January 29th, 2019 Mortgage Industry Update
The Bank of Canada announced on January 9th that it’s overnight lending rate will remain at 1.75%. The prime rate remains 3.95%. The common prediction currently stands at the Bank of Canada will very gradually increase rates in 2019.
Additionally this week:
– National Bank: Although Canadian insolvencies increased 5.2% in November compared to 2017, actual bankruptcies remained around record lows. Insolvency data lumps proposals in with bankruptcies. Proposals are plans to restructure debt, which is not an entirely bad thing.
– January 2019 rent report from rentals.ca: Landlords across Canada asking an average of $1,776/month in rent, up 1.3% from December 2018. Toronto remained most expensive market, though rents didn’t move from previous month. 1 bed avg was $2,135, while 2 bed was $2,577.
– Mortgage Professionals Canada: Rate hikes, foreign homebuyers taxes, stress tests, have contributed to slowdown in housing markets in Canada.
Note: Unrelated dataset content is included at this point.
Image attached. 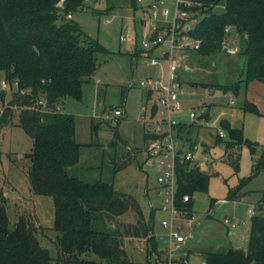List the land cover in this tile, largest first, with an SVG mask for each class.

Suggests tweaking stress test since rates have increased as predicted and now pose serious risk to the housing market and overall economy.
– Federal Finance Minister Bill Morneau says the government is looking at ways to make home-buying more affordable for millennials. Says the challenge of helping millennials enter the housing market is now the priority and that there’s multiple things the government is examining.
– Demographia: Hong Kong ranked world’s least-affordable housing market for 9th straight year. Median property price climbed to 20.9 times median household income in 2018, up from 19.4 times in 2017. Vancouver was ranked the second-most unaffordable market. Toronto ranked 10th.